Executive Pay

Royal Commission and Governance of executive pay

Executive pay – an alternative view: Four reasons to see executive pay in perspective

By Simon Arcus

With the banking royal commission prompting talk of linking executive pay to greater risk and customer outcomes rather than financial performance, some are again questioning the size of executive pay packets. Equally, some question whether banks should have their profit motive de-prioritised when this is central to their existence and the efficient use of capital.

 Regardless of the metrics used, there are some pretty compelling reasons why the average exec salary can proportionately outpace the average worker…

A 2017 study by Australian knowledge hub The Conversation found that salary for all listed company CEOs is over ten times the annual wage of the average Australian. CEOs in the US are paid around 300 times the median employee wage, while in the UK the ratio is roughly 183:1.

At the top of the list in the United States, four CEOs earn more than 1,000 times the salary of their median worker.

Is comparing CEO remuneration with the average worker’s salary a fair reflection of the scale, risk and responsibilities of the respective roles?

The reality is that like all ratios, the CEO pay ratio to average worker is a piece of data. Taken in isolation it has limitations. What does it really tell us? How might it offer a solution to alleged imbalances, if at all? It may or may not include options, incentives and other tax advantageous arrangements. Also, we see ratio variety in different sectors and there can be good reasons for this.
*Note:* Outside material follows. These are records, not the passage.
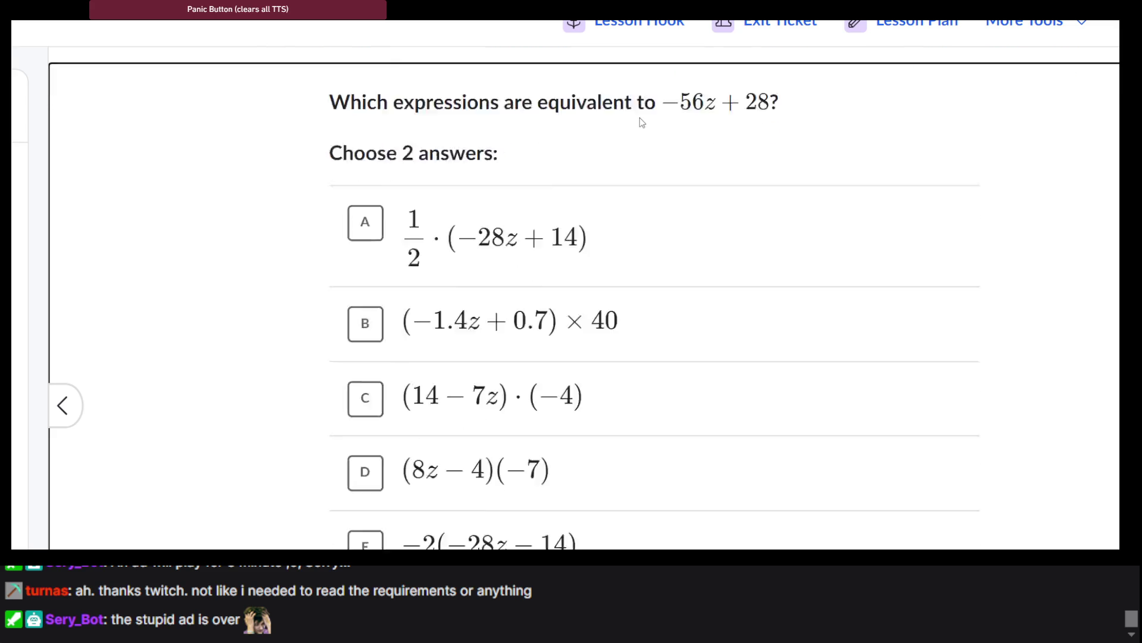
{"action": "scroll", "coordinate": [641, 117], "scroll_direction": "down", "scroll_amount": 3}
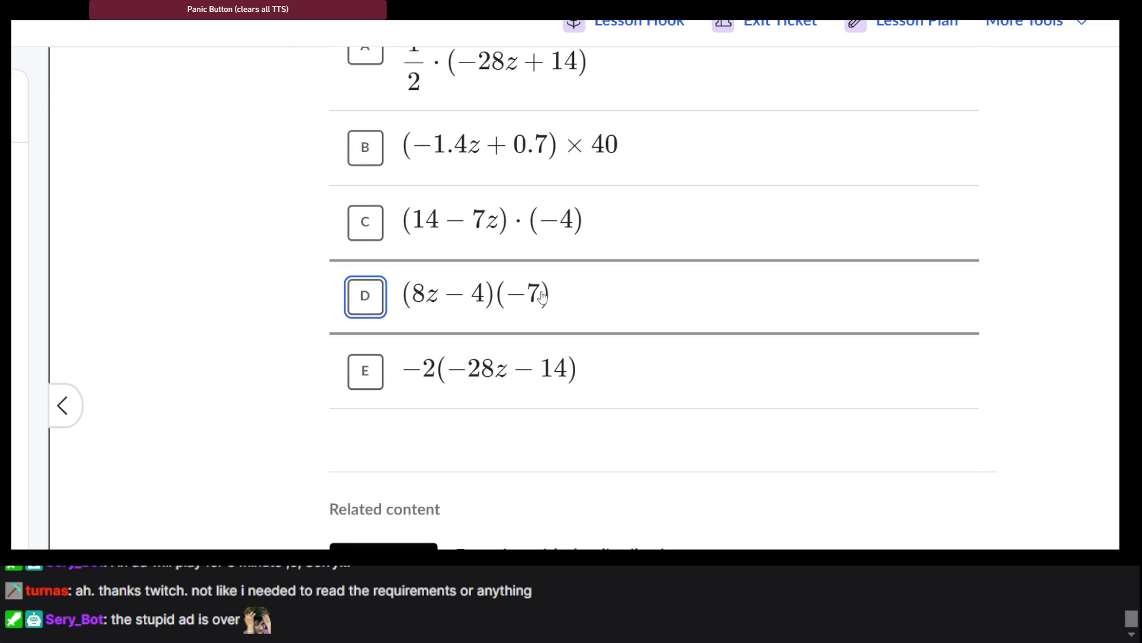
{"action": "scroll", "coordinate": [543, 297], "scroll_direction": "up", "scroll_amount": 3}
{"action": "scroll", "coordinate": [541, 299], "scroll_direction": "down", "scroll_amount": 2}
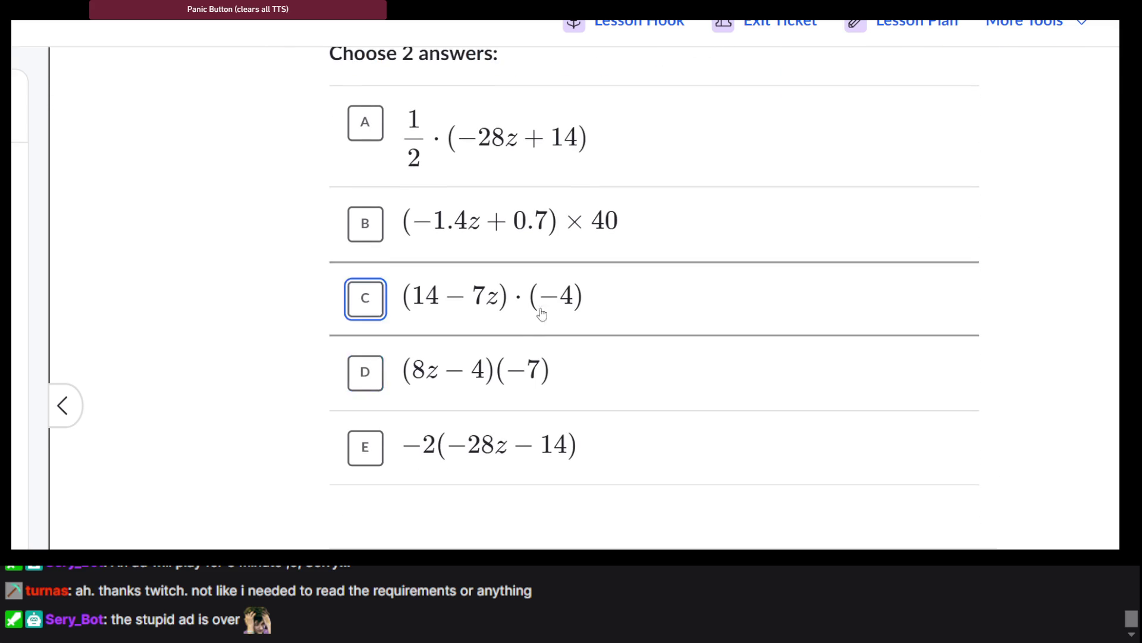
{"action": "left_click", "coordinate": [536, 351]}
Also mark (−1.4z + 0.7) × 40 as equivalent and submit both answers.
{"action": "scroll", "coordinate": [535, 350], "scroll_direction": "up", "scroll_amount": 2}
{"action": "scroll", "coordinate": [535, 348], "scroll_direction": "down", "scroll_amount": 2}
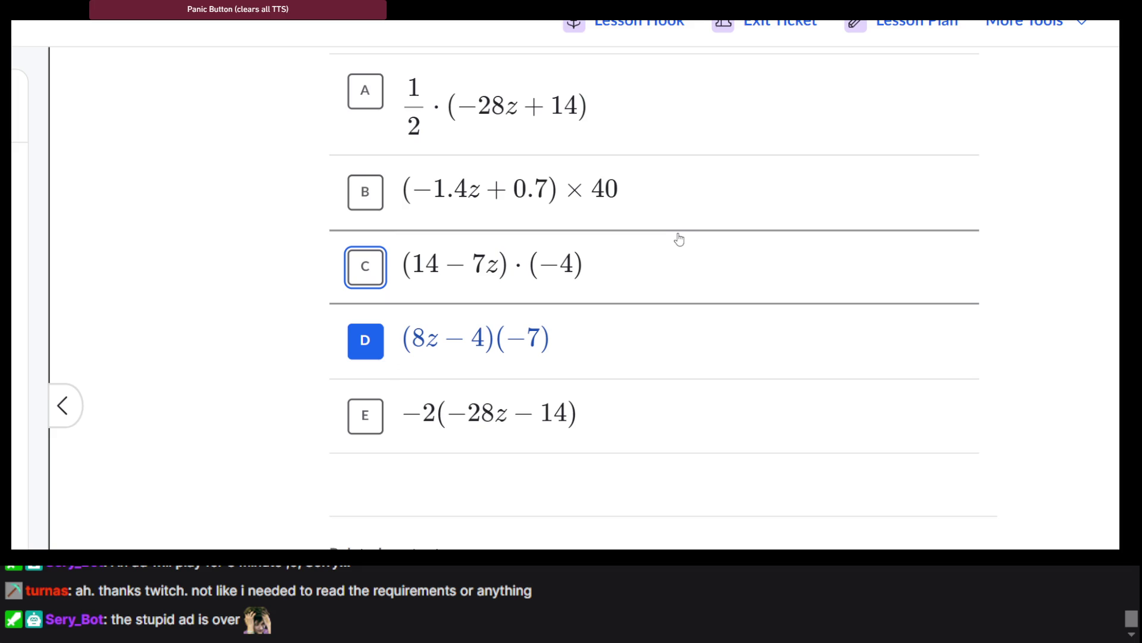
{"action": "scroll", "coordinate": [654, 254], "scroll_direction": "down", "scroll_amount": 1}
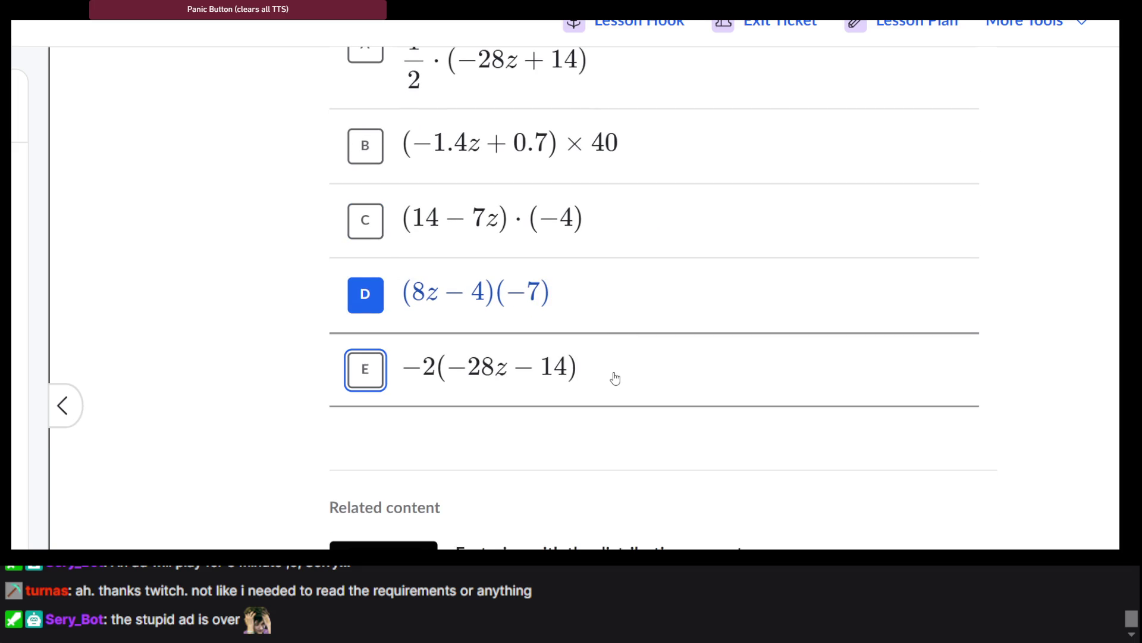
{"action": "scroll", "coordinate": [615, 378], "scroll_direction": "up", "scroll_amount": 3}
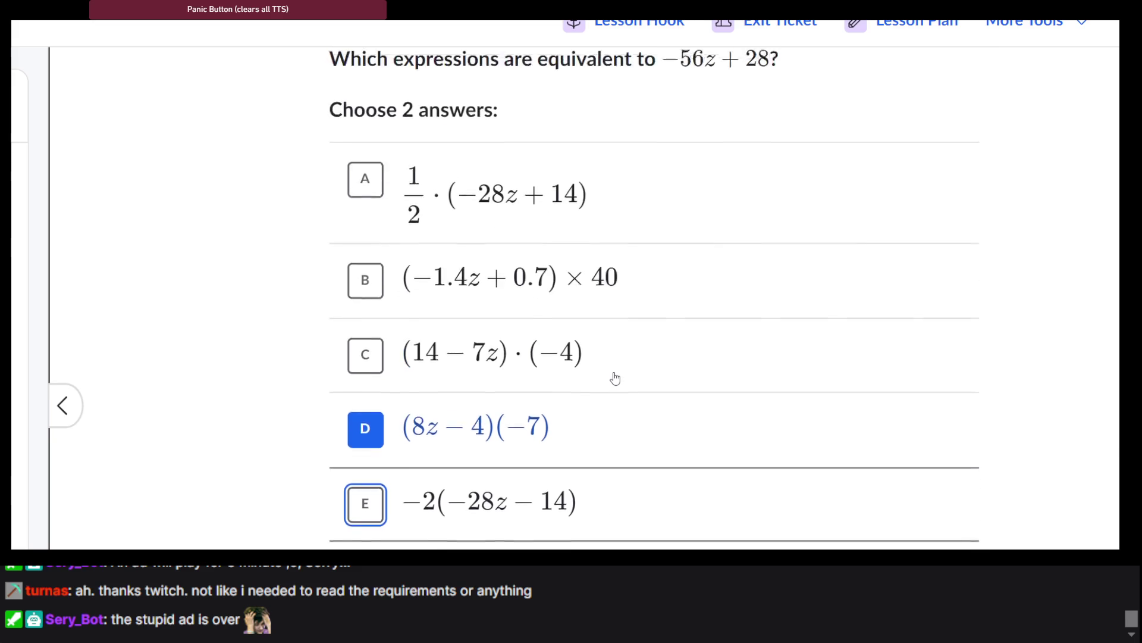
{"action": "scroll", "coordinate": [616, 377], "scroll_direction": "down", "scroll_amount": 4}
{"action": "scroll", "coordinate": [615, 378], "scroll_direction": "up", "scroll_amount": 6}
The point is, there is no anchor ratio or ‘correct‘benchmark for pay that gives us a guide to explore the results. There was high anticipation when the CEO pay ratio was introduced in the USA recently but this has cooled off as analysts have struggled to determine its relevance.

Nevertheless, below are four reasons why it might be reasonable to loosen the binds that are used to tie them together:

  1. Proportionality: The CEO is disproportionately responsible for the success (or failure) of the organisation and his or her ability to impact the organisation is vastly more proportionate than that of an average worker. Both risks and benefits should be commensurate;
  2. Scalability: A CEO’s actions are scalable. For example, if the CEO improves corporate culture or drives operational efficiencies, it can be rolled out firm-wide, and the work has a greater impact on the organisation;
  3. Tenure: The CEO role is notoriously high risk and historically short lived. A PWC report in December 2016 found that the tenure of Australian CEOs now averages 5.5 years which was higher than the global figure of 5.3 years. Average figures disguise the considerable volatility that comes with the CEO seat; and
  4. Reputational risk: A CEO appointment is tied personally to reputation and career risk for the individual CEO. Consequences for failure in an organisation are manifold and often highly public. That includes loss of anticipated future earning such as stock options. The opportunity to seek and attain another chief executive role is closely tied to the incumbent role.

The above supports the position that putting CEO pay and average worker side by side is simply not relevant. That is, there is no principle or logic that states that CEO pay should be anchored to that of the average worker.

Proponents of this view say that discomfort over income inequality and CEO remuneration are conflating the two issues in error and CEO pay is an easy target because the figures are widely available for public companies and the salaries are typically high.

In addition, the market for suitably qualified and experienced CEOs is ever changing and highly competitive. The appointment of the CEO is often argued to be the most important decision a board will ever make, and the stakes are therefore high. Quality comes at a premium.

What we’ve seen in 2018, through the Banking Royal Commission and the events leading up to it, are executives that are not only responsible for leading their organisations well across a host of metrics, but increasingly to do so while being held up to intense public scrutiny.

Big risk, big reward? It will be interesting to see how APRA responds to steer positive behaviours at the top while still ensuring that those carrying the risk can be rewarded.

Governance and accountability

The final point is that we need to take the closest look at the board themselves. The most important influence over CEO accountability, pay structure and incentives is the board. They can hold executives accountable and make a call as to whether performance pay is deserved.  It may be that pay ratios are a symptom of a bigger challenge for boards: to ensure they spend more time thinking about pay structures and incentives and taking tough decisions when it comes to remuneration and accountability.